While I'm on this rant, I'll also state that the idea that we can effectively automate the Event Management process in a service-oriented manner without incorporating applications is another cop-out. You need to identify every layer of every component in an end-to-end service, learn the norms of all collected measurements at any point in time, and automatically isolate which layer of which component is the source of an issue (or Incident, or Event, or Problem, or whatever the hell you want to call it).

And oh by the way, you'd better be able to easily give relevant stakeholders an intelligent view of what's happening. The days of the operations bridge lighting up like a christmas tree are still with us, but it is killing any opportunity to significantly change the tribal culture of most IT organizations and it certainly doesn't address key issues for the Service Desk and Incident Management any more than re-defining "what is an Incident".

Finally, some promote the idea that we can magically collect data from hundreds of sources and funnel them into an 'engine' to sort things out. Maybe for base level 'infrastructure', but what happens as you incorporate applications into the mix? You'd better consider that UP FRONT, since without an application I don't see how you will EVER get to ITIL's definition of a service, and certainly not business service management (which is the end game). People who think they can effectively segregate applications from infrastructure and achieve business service management, without some overall end-to-end and top-to-bottom perspective, will be disappointed.

I'm all for process and workflow automation. It IS is important, but I think in many cases it may be the wrong place to be investing increasingly limited IT dollars. In a world where survival goes to the fittest, I believe that there should be much more discussion about automation of Event Management, with the skeptics among us keeping the Bull___ to a minimum. It holds an important key to successful ITSM adoption and cultural change.

How long will it take YOUR ITSM Suite vendor to reach this nirvana?

How long? Not long, cause what you reap is what you sow
- RATM

John M. Worthington
MyServiceMonitor, LLC

complexity rules again

Whenever I hear people talk about processes, and then using ITIL terms, shiver runs over my spine...

[1] please explain the difference between Event Management and Monitoring
[2] please show me the process that describes "the Monitoring Process" in ITIL
[3] try looking at the "Event Management Process" in ITIL, say it's a process, and keep your eyes dry.... and your nose from growing

Everybody is talking about customer interfaces (incidents, faults, complaints, service requests, etc. etc.) and then they're imagining a process behind it.
Why don't we use our common sense here?
Why not first think of the processes and then determining - as a consequence - what the interfaces would have to look like?
It would solve 99% of the issues in this discussion.

| ENTRIES SHOWN |

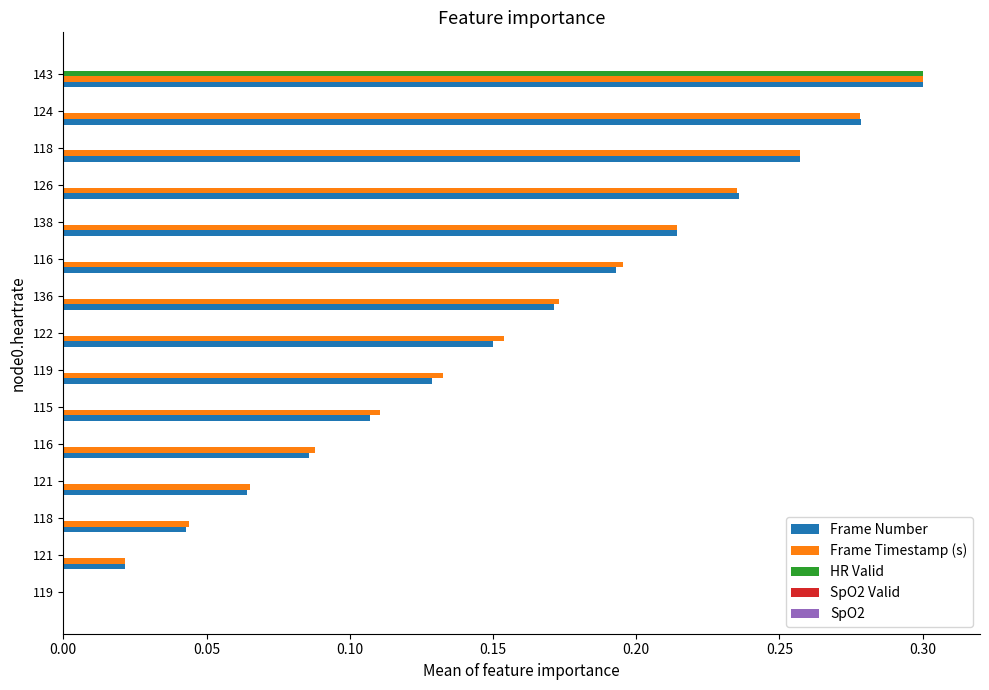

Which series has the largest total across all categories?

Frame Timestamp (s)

==

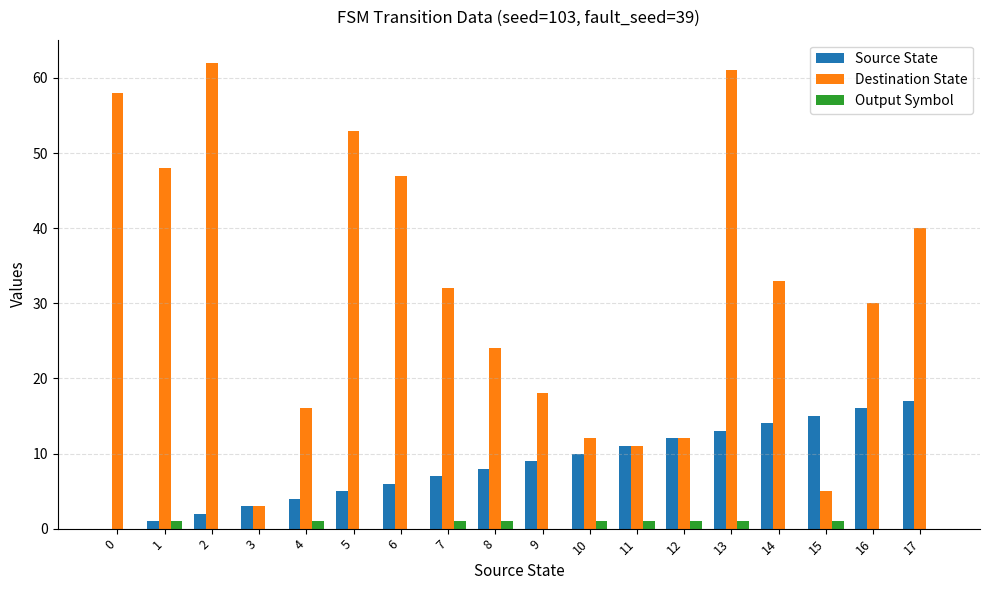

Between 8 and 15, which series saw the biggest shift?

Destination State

| PROMPT 1 |
Reproduce the part of the Event Management thread between "I'm all for" and "over my spine...", inclusive.
| PROMPT 2 |
In the Event Management thread, what does the writer identify as the end game?

| EXERCISE ANSWER 1 |
I'm all for process and workflow automation. It IS is important, but I think in many cases it may be the wrong place to be investing increasingly limited IT dollars. In a world where survival goes to the fittest, I believe that there should be much more discussion about automation of Event Management, with the skeptics among us keeping the Bull___ to a minimum. It holds an important key to successful ITSM adoption and cultural change.

How long will it take YOUR ITSM Suite vendor to reach this nirvana?

How long? Not long, cause what you reap is what you sow
- RATM

John M. Worthington
MyServiceMonitor, LLC

complexity rules again

Whenever I hear people talk about processes, and then using ITIL terms, shiver runs over my spine...

| EXERCISE ANSWER 2 |
Business service management.